EXCERPTED DATA below:

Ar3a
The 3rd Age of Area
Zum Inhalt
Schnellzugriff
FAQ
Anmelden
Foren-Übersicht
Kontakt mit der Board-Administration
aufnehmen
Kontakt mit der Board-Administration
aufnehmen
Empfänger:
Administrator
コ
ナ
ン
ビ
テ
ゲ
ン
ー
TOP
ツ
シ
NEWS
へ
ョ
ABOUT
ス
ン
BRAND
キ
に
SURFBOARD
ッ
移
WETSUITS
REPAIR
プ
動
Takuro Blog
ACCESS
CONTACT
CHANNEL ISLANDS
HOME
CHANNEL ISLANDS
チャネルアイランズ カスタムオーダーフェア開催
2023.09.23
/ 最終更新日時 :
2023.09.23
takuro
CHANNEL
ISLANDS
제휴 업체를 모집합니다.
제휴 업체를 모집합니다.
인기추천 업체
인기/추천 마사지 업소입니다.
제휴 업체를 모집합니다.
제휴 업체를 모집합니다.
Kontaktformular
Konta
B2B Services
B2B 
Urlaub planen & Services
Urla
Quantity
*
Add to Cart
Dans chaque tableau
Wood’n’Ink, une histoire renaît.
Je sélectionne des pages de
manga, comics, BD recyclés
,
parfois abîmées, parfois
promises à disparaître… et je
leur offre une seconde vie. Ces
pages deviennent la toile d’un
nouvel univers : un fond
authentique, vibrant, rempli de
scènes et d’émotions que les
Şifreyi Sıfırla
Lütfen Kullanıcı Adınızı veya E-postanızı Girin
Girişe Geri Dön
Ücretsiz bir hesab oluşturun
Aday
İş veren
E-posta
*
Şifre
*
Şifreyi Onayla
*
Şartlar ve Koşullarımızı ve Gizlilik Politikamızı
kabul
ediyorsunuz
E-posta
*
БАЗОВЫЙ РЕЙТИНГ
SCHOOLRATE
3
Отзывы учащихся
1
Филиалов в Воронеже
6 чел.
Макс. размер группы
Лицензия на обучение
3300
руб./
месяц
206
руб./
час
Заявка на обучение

End of EXCERPTED DATA.

* **WHAT THE EXERCISE ASKS**
Reproduce the whole of the records exactly, so that no line differs from the source above.

* **SOLVED PROBLEM**
Ar3a
The 3rd Age of Area
Zum Inhalt
Schnellzugriff
FAQ
Anmelden
Foren-Übersicht
Kontakt mit der Board-Administration
aufnehmen
Kontakt mit der Board-Administration
aufnehmen
Empfänger:
Administrator
コ
ナ
ン
ビ
テ
ゲ
ン
ー
TOP
ツ
シ
NEWS
へ
ョ
ABOUT
ス
ン
BRAND
キ
に
SURFBOARD
ッ
移
WETSUITS
REPAIR
プ
動
Takuro Blog
ACCESS
CONTACT
CHANNEL ISLANDS
HOME
CHANNEL ISLANDS
チャネルアイランズ カスタムオーダーフェア開催
2023.09.23
/ 最終更新日時 :
2023.09.23
takuro
CHANNEL
ISLANDS
제휴 업체를 모집합니다.
제휴 업체를 모집합니다.
인기추천 업체
인기/추천 마사지 업소입니다.
제휴 업체를 모집합니다.
제휴 업체를 모집합니다.
Kontaktformular
Konta
B2B Services
B2B 
Urlaub planen & Services
Urla
Quantity
*
Add to Cart
Dans chaque tableau
Wood’n’Ink, une histoire renaît.
Je sélectionne des pages de
manga, comics, BD recyclés
,
parfois abîmées, parfois
promises à disparaître… et je
leur offre une seconde vie. Ces
pages deviennent la toile d’un
nouvel univers : un fond
authentique, vibrant, rempli de
scènes et d’émotions que les
Şifreyi Sıfırla
Lütfen Kullanıcı Adınızı veya E-postanızı Girin
Girişe Geri Dön
Ücretsiz bir hesab oluşturun
Aday
İş veren
E-posta
*
Şifre
*
Şifreyi Onayla
*
Şartlar ve Koşullarımızı ve Gizlilik Politikamızı
kabul
ediyorsunuz
E-posta
*
БАЗОВЫЙ РЕЙТИНГ
SCHOOLRATE
3
Отзывы учащихся
1
Филиалов в Воронеже
6 чел.
Макс. размер группы
Лицензия на обучение
3300
руб./
месяц
206
руб./
час
Заявка на обучение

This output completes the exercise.